**Ejercicios propuestos:**
1 - Responde según el texto sobre el progreso científico:
(a) ¿De qué tres modos retro-actúa el progreso científico sobre sus supuestos filosóficos?
(b) ¿En qué siglo nació la ciencia moderna?
(c) ¿Qué dimensión introduce el progreso científico cuando precisa el supuesto ontológico inicial?
2 - En el tramo de los registros que abre con la línea que contiene "Document page, 1500x1125 pixels." y cierra con la que contiene "text_box 11...11 ...", renombra "document elements" como "layout elements". Reproduce solo esas líneas, sin ningún otro cambio.

**Documento:**
▬▬▬

Vemos ahora por qué he dicho que el progreso científico retro-actúa sobre sus supuestos filosóficos de tres modos: los retro-justifica, los amplía y los precisa. Comprobamos, en efecto, que esto sucede en el ámbito de los supuestos ontológicos, en el que ahora estamos centrando nuestra atención. La racionalidad de la naturaleza es un supuesto ontológico básico; los científicos lo admiten desde el mismo momento en que empiezan a trabajar como científicos: en caso contrario, la ciencia no podría existir ni tendría sentido su posibilidad. Pero ese supuesto inicial, que en su origen estuvo estrechamente relacionado y apoyado por la matriz cultural cristiana que favoreció el nacimiento de la ciencia moderna en el siglo XVII * (14), recibe una especie de retro-alimentación(feedback) por parte del ulterior progreso de la ciencia. En concreto, la cosmovisión científica actual retro-justifica ese supuesto, porque muestra que la naturaleza no sólo posee racionalidad y orden, sino que posee un alto nivel de organización que incluye la existencia de niveles entre los cuales se da continuidad, gradualidad y emergencia. Por tanto, el progreso científico amplía el contenido del supuesto ontológico inicial. Y, además, lo precisa: introduce la dimensión procesual, evolutiva, emergente, que anteriormente era prácticamente desconocida y que tiene una enorme importancia para el conocimiento de la naturaleza.

▬▬▬

Registros tomados de una colección

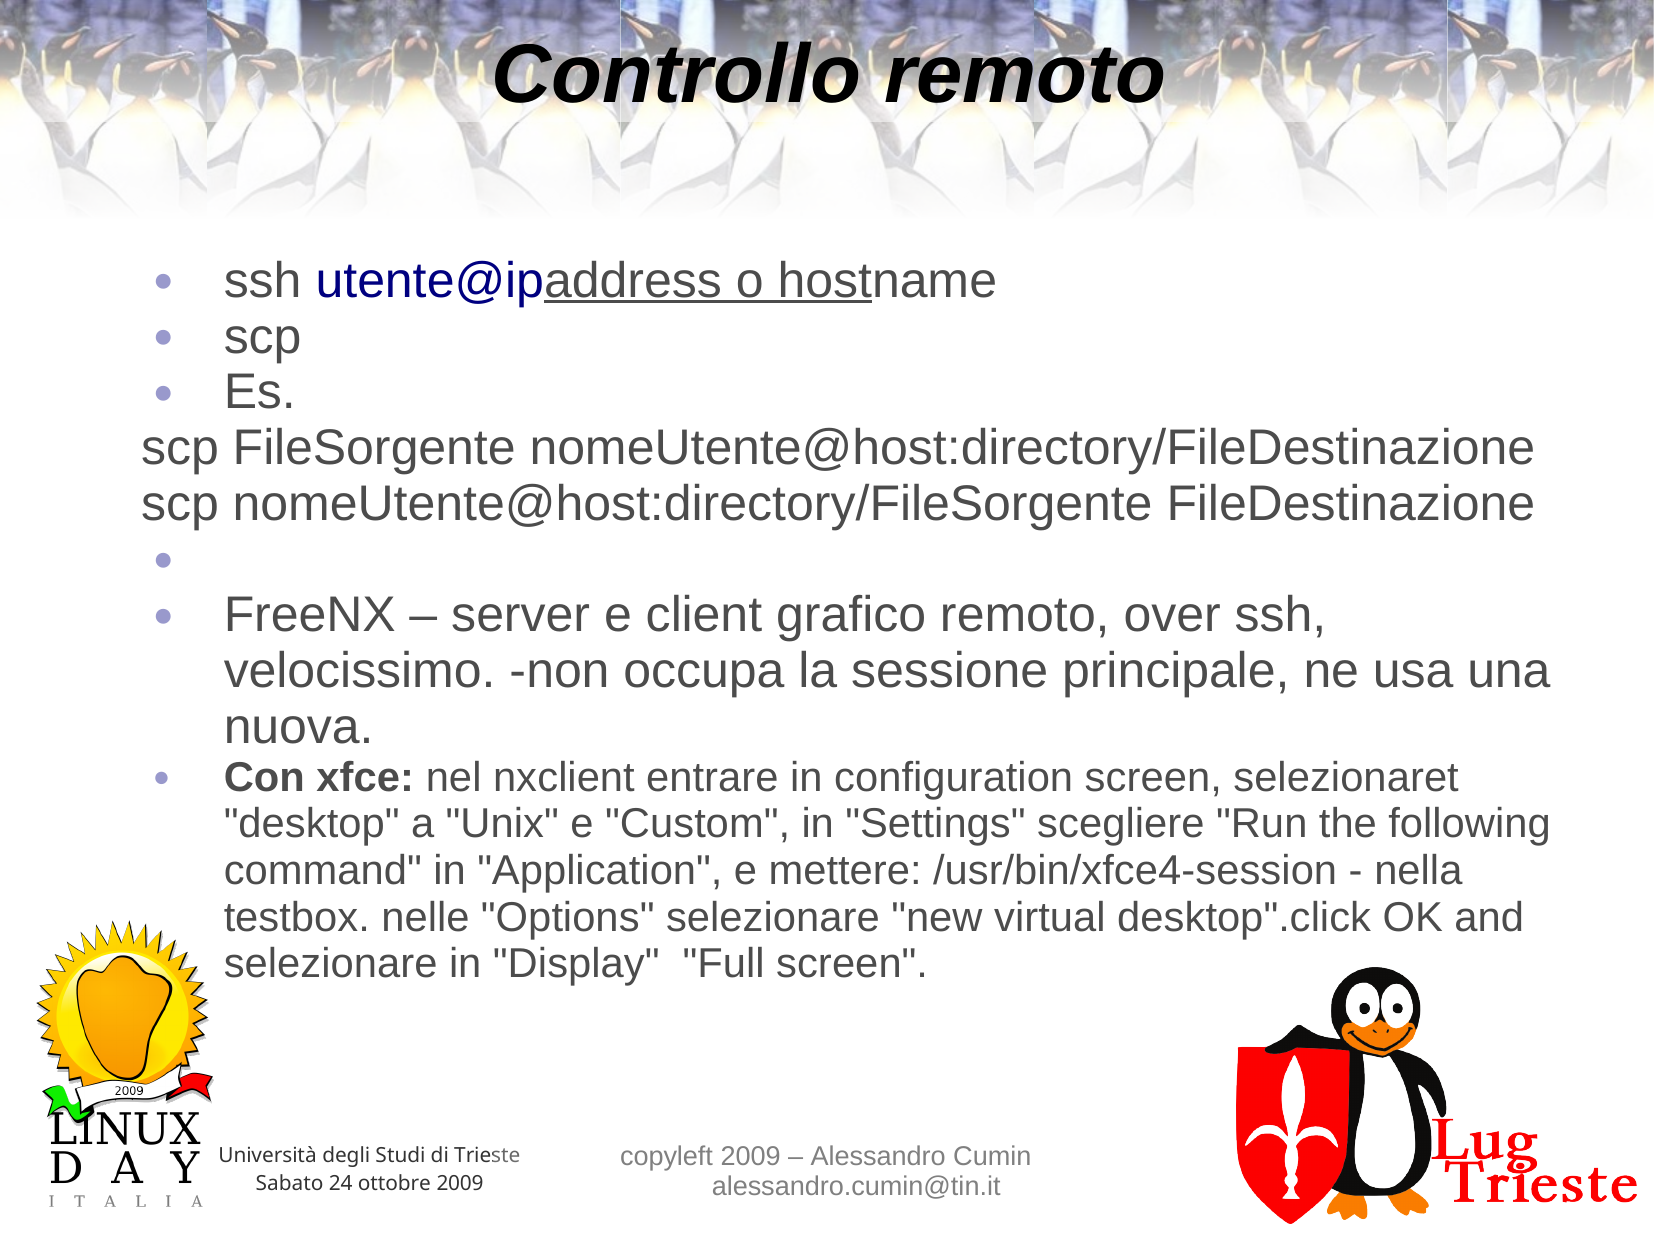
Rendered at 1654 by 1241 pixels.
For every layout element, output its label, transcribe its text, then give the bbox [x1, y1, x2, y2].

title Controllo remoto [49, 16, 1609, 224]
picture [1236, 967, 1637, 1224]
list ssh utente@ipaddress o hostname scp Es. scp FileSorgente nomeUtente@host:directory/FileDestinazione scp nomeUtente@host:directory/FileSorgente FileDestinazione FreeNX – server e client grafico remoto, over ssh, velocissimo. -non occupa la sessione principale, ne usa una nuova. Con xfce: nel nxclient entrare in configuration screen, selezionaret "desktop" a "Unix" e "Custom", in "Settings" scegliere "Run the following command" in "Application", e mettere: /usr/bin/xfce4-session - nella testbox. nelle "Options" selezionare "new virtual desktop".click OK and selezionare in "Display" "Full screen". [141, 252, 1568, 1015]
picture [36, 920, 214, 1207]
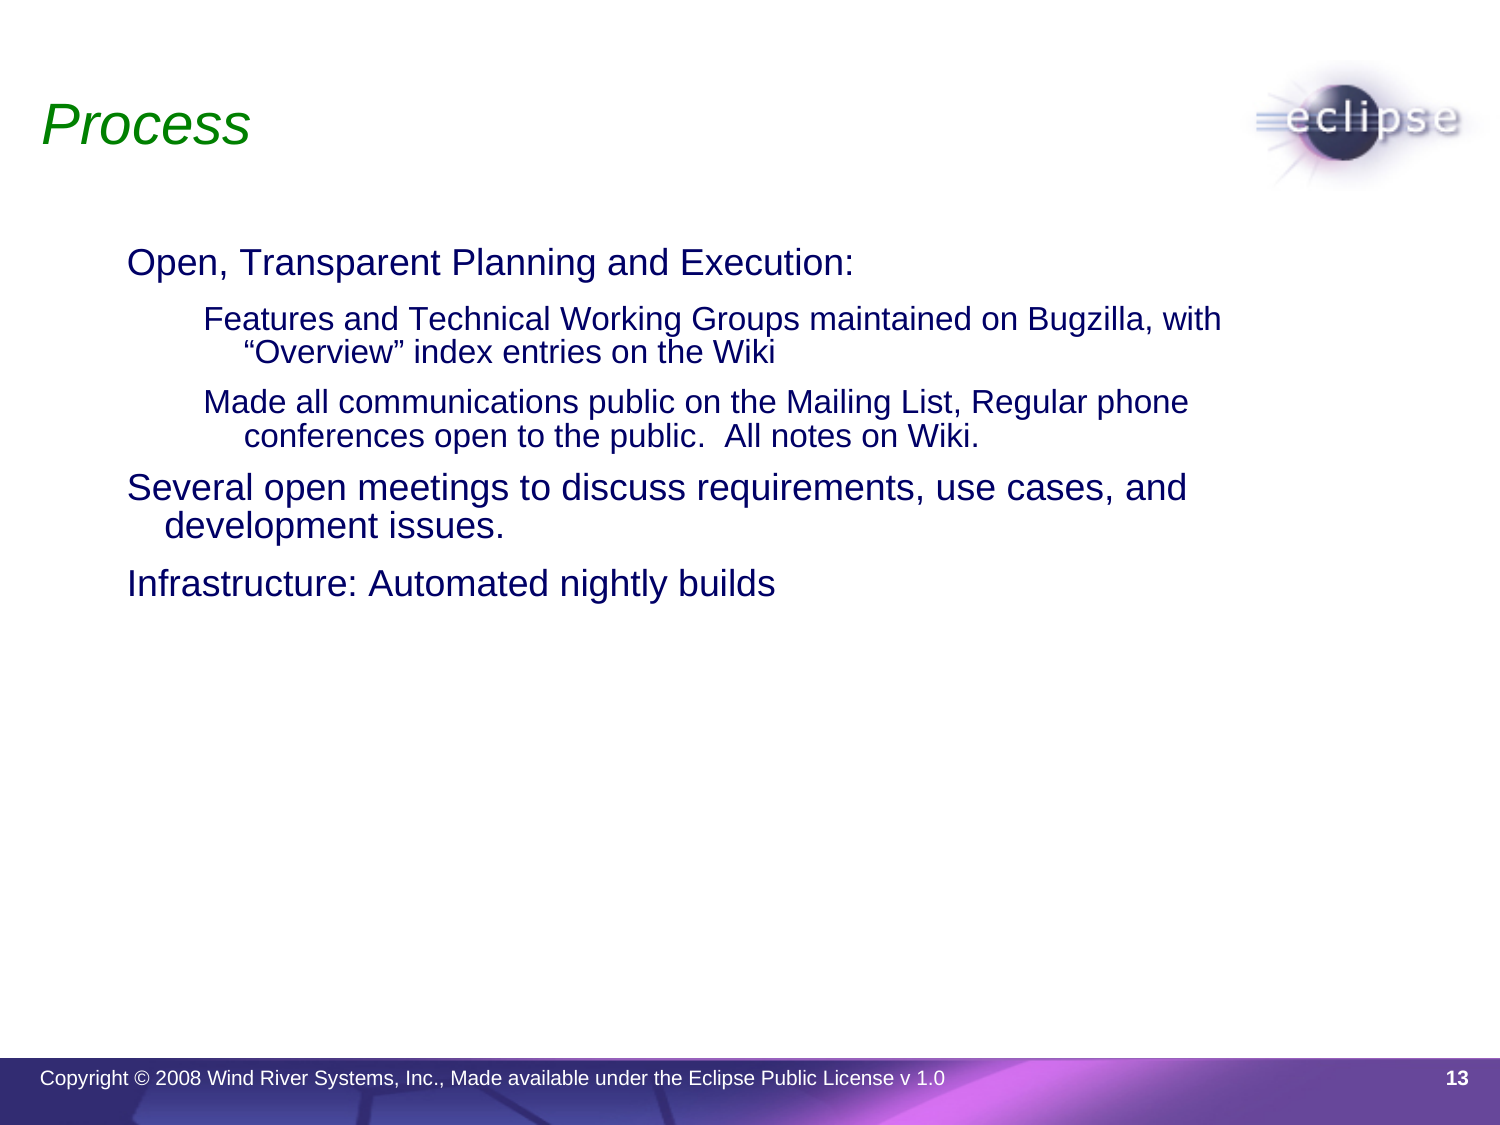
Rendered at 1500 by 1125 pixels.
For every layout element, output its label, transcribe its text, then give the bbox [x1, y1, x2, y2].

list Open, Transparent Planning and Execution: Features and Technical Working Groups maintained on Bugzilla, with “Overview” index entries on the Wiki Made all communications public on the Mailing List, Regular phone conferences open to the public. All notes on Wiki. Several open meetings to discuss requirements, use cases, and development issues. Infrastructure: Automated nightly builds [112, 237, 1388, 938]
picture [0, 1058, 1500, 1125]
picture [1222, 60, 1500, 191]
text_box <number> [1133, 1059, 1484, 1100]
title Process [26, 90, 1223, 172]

▬▬▬

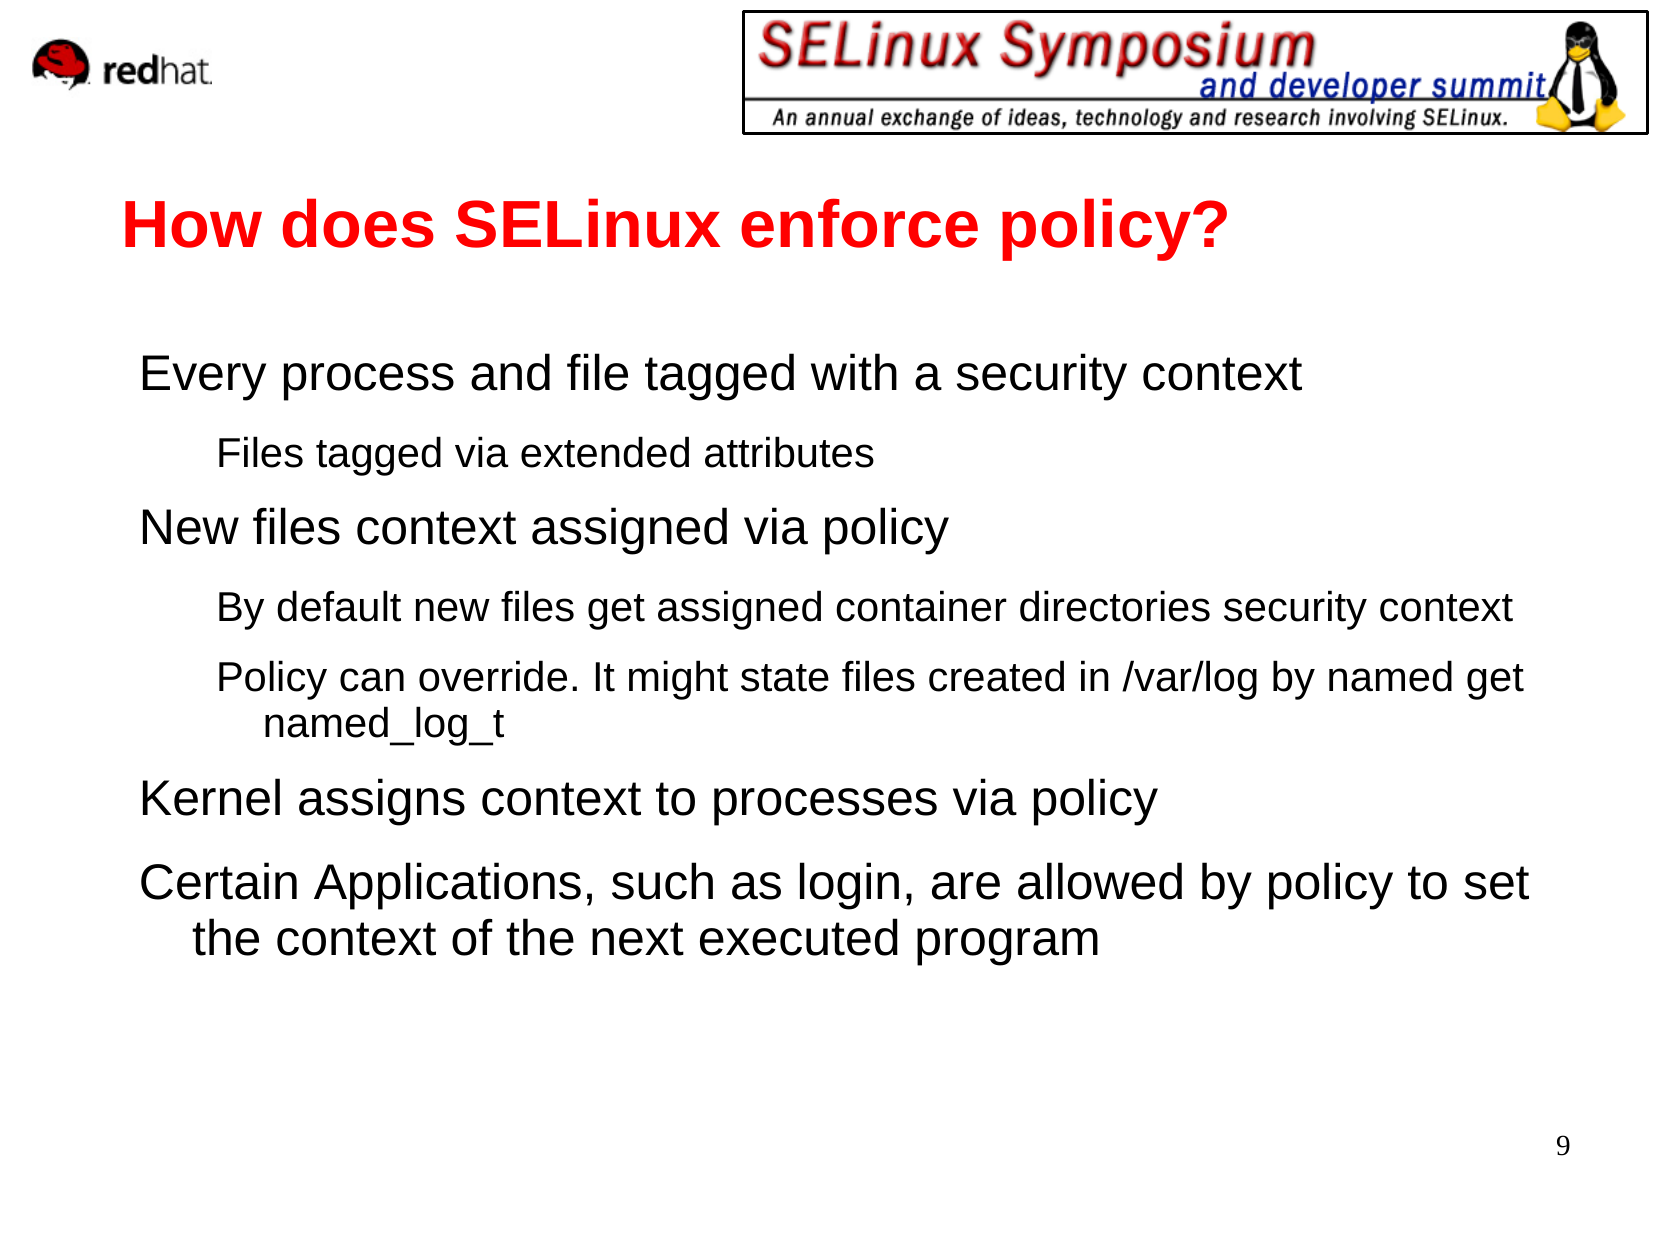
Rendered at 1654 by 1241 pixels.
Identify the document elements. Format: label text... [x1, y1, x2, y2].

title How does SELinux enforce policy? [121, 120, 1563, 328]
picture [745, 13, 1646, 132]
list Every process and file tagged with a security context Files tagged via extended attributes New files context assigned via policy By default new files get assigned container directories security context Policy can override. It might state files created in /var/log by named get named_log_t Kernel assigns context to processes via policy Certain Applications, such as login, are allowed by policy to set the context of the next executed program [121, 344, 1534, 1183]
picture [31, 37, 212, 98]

▬▬▬

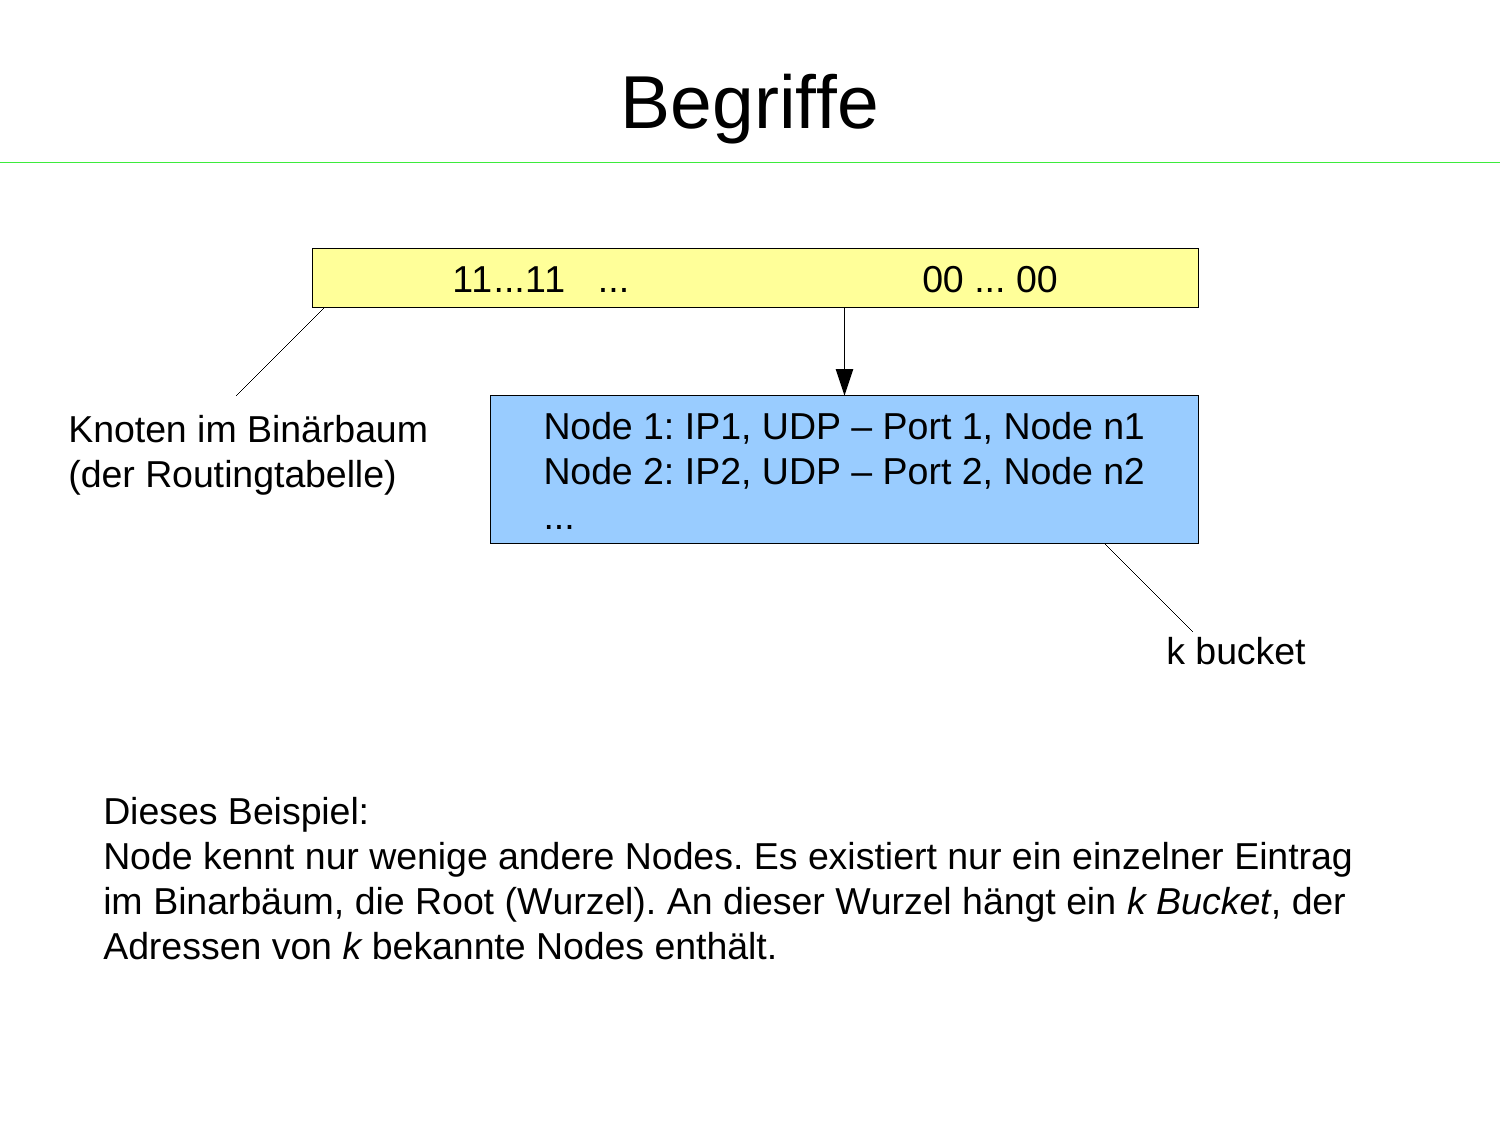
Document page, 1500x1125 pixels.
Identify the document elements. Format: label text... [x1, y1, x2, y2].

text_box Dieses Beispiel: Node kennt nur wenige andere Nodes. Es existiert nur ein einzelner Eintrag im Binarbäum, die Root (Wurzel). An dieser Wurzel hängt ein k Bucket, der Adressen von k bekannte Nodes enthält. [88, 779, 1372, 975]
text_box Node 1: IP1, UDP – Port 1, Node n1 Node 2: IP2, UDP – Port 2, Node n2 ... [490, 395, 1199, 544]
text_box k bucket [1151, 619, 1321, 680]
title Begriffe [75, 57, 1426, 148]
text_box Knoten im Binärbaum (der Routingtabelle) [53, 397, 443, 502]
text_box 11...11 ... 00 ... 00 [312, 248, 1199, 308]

▬▬▬

**Soluciones por orden:**
1 -
(a) Los retro-justifica, los amplía y los precisa.
(b) En el siglo XVII.
(c) La dimensión procesual, evolutiva y emergente.

2 -
Document page, 1500x1125 pixels.
Identify the layout elements. Format: label text... [x1, y1, x2, y2].

text_box Dieses Beispiel: Node kennt nur wenige andere Nodes. Es existiert nur ein einzelner Eintrag im Binarbäum, die Root (Wurzel). An dieser Wurzel hängt ein k Bucket, der Adressen von k bekannte Nodes enthält. [88, 779, 1372, 975]
text_box Node 1: IP1, UDP – Port 1, Node n1 Node 2: IP2, UDP – Port 2, Node n2 ... [490, 395, 1199, 544]
text_box k bucket [1151, 619, 1321, 680]
title Begriffe [75, 57, 1426, 148]
text_box Knoten im Binärbaum (der Routingtabelle) [53, 397, 443, 502]
text_box 11...11 ... 00 ... 00 [312, 248, 1199, 308]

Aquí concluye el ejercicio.